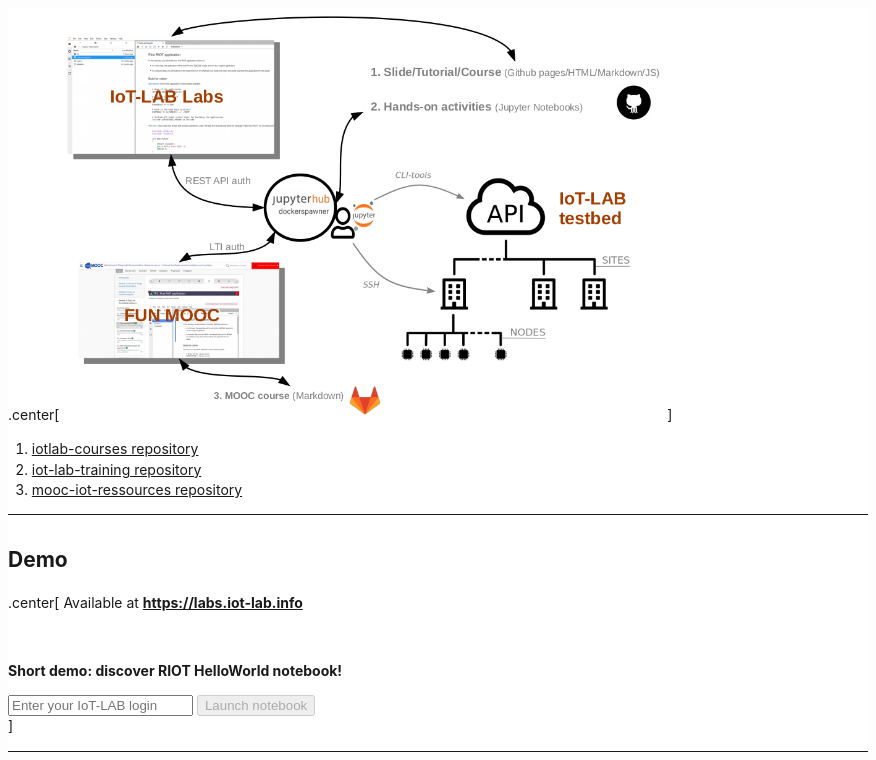.center[
    <img src="images/iotlab-archi.png" alt="" style="width:600px;"/>
]

1. [iotlab-courses repository](https://github.com/fsaintma/iotlab-courses)
2. [iot-lab-training repository](https://github.com/iot-lab/iot-lab-training)
3. [mooc-iot-ressources repository](https://gitlab.inria.fr/learninglab/mooc-iot/mooc-iot-ressources)


---

## Demo

.center[
Available at **https://labs.iot-lab.info**


<img src="images/iotlab-jupyterhub.png" alt="" style="width:300px;"/>

**Short demo: discover RIOT HelloWorld notebook!**
<form class=notebook>
    <input class=login id="login_hello" type="text" oninput="check_login('login_hello', 'launcher_hello')" placeholder="Enter your IoT-LAB login">
    <input class=launcher id="launcher_hello" type="button" value="Launch notebook" onclick="open_notebook('login_hello', 'riot/basics/hello-world/hello-world.ipynb')" disabled>
</form>
]

---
______
:: Your instructions ::
The response must consist solely of the lines from the one with "Available at **https://labs.iot-lab.info**" through the end of the listing above, copied exactly; please include the first and the last.

:: Response ::
Available at **https://labs.iot-lab.info**


<img src="images/iotlab-jupyterhub.png" alt="" style="width:300px;"/>

**Short demo: discover RIOT HelloWorld notebook!**
<form class=notebook>
    <input class=login id="login_hello" type="text" oninput="check_login('login_hello', 'launcher_hello')" placeholder="Enter your IoT-LAB login">
    <input class=launcher id="launcher_hello" type="button" value="Launch notebook" onclick="open_notebook('login_hello', 'riot/basics/hello-world/hello-world.ipynb')" disabled>
</form>
]

---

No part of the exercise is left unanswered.